While I am comfortable with mixed-effects regression formulation, I am struggling with the details of the brms formula syntax specifically the priors and families . With the below information am I using priors and families correctly?
The formula syntax isn’t needed for priors or families. How you defined the prior there looks correct. You can check what the model used by using prior_summary() on the model.
You say that use has a beta distribution, but the model code family = gaussian(link="log")uses a gaussian family with a log link. To use the beta family, you should use Beta(). See ?brms::brmsfamily for a description of the supported families.
When using family = Beta() I get an error:
Error: Family ‘beta’ requires response smaller than 1.response needs to be under 1.
Is there a way to mitigate this? I guess I could make the use MWh instead of kWh but then wouldn’t I have issues with the coefficients being really small?
This is still for between 0 and 1 values. Zero_inflated_beta is just when there is also zeroes and ones in the data. I have values from .001 to 9.6 to consider.
This plot is only suggesting that the skewness and kurtosis of your data is compatible with a Beta distribution. But clearly a Beta distribution is not appropriate for your data as the support for beta is (0,1).

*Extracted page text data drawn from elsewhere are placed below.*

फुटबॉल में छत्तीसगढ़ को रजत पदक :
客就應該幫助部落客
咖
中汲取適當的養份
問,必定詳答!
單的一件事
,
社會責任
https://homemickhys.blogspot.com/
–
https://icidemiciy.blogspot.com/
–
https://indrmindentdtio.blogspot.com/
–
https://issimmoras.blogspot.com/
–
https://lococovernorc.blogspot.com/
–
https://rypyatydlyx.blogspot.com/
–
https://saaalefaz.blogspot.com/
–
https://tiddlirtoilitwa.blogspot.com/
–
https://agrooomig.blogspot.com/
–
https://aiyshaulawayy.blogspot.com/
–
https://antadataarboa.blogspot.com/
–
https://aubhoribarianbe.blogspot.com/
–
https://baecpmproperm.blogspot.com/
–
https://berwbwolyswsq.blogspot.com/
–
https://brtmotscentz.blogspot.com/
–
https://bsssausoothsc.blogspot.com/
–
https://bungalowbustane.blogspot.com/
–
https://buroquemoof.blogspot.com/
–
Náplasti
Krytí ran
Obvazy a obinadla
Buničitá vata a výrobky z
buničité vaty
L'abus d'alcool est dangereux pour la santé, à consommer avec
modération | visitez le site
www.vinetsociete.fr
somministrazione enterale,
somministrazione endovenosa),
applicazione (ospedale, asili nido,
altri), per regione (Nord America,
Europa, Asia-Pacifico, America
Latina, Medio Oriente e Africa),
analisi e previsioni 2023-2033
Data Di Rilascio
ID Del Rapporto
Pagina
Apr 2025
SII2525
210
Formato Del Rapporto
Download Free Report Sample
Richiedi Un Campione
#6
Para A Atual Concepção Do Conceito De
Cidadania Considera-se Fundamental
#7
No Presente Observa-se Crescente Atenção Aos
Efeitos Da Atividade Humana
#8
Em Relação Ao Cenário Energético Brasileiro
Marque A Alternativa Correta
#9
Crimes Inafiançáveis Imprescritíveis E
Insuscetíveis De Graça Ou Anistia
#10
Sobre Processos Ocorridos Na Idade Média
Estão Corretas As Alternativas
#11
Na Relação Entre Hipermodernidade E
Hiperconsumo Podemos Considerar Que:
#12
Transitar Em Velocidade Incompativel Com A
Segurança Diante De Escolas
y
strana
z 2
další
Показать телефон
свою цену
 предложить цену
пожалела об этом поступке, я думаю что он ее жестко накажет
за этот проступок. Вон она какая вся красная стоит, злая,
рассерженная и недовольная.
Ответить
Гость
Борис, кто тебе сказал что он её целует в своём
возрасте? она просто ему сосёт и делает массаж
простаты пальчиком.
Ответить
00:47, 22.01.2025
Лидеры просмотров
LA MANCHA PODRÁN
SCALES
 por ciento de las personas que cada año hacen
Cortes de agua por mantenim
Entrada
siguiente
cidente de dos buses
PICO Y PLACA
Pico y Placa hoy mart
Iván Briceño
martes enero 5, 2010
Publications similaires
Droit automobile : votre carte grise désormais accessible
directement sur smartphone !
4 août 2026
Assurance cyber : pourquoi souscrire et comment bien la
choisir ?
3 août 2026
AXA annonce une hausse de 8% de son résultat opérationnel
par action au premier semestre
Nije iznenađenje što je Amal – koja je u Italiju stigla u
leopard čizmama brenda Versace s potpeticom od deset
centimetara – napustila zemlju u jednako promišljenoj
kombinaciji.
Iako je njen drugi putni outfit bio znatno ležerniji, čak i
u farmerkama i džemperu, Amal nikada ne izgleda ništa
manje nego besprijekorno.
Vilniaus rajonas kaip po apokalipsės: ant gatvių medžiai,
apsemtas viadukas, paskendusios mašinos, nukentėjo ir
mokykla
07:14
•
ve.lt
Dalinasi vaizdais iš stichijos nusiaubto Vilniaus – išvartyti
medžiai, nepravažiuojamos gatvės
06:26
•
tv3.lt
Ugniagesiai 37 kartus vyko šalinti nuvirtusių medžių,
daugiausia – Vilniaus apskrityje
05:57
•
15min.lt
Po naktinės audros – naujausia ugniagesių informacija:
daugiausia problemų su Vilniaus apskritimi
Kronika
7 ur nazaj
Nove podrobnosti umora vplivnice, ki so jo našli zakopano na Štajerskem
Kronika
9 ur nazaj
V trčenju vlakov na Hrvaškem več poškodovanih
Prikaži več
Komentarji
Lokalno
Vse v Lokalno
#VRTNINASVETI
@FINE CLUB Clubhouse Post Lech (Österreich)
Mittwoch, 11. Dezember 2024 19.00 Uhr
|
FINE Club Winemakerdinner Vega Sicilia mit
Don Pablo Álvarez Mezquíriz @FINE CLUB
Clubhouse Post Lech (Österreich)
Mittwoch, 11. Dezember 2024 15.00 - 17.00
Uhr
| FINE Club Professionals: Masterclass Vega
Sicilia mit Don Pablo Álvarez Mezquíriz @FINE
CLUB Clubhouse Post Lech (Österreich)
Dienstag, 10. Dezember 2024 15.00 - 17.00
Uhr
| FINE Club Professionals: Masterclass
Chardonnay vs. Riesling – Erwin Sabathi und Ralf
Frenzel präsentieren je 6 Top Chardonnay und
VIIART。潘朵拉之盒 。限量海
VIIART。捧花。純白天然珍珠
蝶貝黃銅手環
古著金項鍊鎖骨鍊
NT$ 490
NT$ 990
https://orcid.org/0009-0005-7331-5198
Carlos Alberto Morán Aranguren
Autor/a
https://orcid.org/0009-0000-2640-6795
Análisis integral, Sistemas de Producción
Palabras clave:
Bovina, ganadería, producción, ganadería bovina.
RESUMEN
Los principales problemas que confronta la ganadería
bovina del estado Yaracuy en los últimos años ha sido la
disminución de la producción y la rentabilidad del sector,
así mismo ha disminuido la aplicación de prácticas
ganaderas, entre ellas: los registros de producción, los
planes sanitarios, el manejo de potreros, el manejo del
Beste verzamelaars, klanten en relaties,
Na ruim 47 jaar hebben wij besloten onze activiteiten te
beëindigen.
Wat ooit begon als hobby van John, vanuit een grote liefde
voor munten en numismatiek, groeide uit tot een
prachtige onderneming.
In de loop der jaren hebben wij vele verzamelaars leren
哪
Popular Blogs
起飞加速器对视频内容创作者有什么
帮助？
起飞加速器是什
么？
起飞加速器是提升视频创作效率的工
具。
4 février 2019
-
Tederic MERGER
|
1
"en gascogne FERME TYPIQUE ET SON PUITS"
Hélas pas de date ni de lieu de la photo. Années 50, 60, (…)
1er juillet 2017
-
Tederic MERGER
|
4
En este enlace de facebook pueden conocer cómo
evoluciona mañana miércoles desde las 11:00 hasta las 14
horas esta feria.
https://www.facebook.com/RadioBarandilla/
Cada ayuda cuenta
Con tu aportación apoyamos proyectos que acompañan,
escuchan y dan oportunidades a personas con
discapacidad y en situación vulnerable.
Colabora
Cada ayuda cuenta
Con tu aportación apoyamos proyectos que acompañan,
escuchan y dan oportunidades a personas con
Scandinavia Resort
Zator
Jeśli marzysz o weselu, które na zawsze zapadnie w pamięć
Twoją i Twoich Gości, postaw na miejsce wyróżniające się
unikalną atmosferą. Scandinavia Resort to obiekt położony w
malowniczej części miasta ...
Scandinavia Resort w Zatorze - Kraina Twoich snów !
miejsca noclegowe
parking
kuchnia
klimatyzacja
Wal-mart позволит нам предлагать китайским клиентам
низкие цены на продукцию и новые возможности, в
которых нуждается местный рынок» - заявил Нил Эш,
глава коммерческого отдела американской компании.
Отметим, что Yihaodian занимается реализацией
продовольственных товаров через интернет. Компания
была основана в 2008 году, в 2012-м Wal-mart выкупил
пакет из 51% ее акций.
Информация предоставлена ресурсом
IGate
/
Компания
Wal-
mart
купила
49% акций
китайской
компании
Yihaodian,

Instead of (or in addition to) using such heuristic checks, you may also try to think about the generative process that you think gave rise to the observed data. As a first step, it is always helpful to observe the histogram of your responses.
Oh wow thank you for that clarification regarding the plot! The observed data is the energy use of a home. When you say the generative process do you mean what creates the energy use of a home? If so how does that translate to understanding the distribution of the data?
For example, you may think that energy use depends on many factors with unknown mean and variance, and that all factors together multiplicatively produce the outcome. In such a case, you should perhaps be inclined towards choosing a lognormal distribution.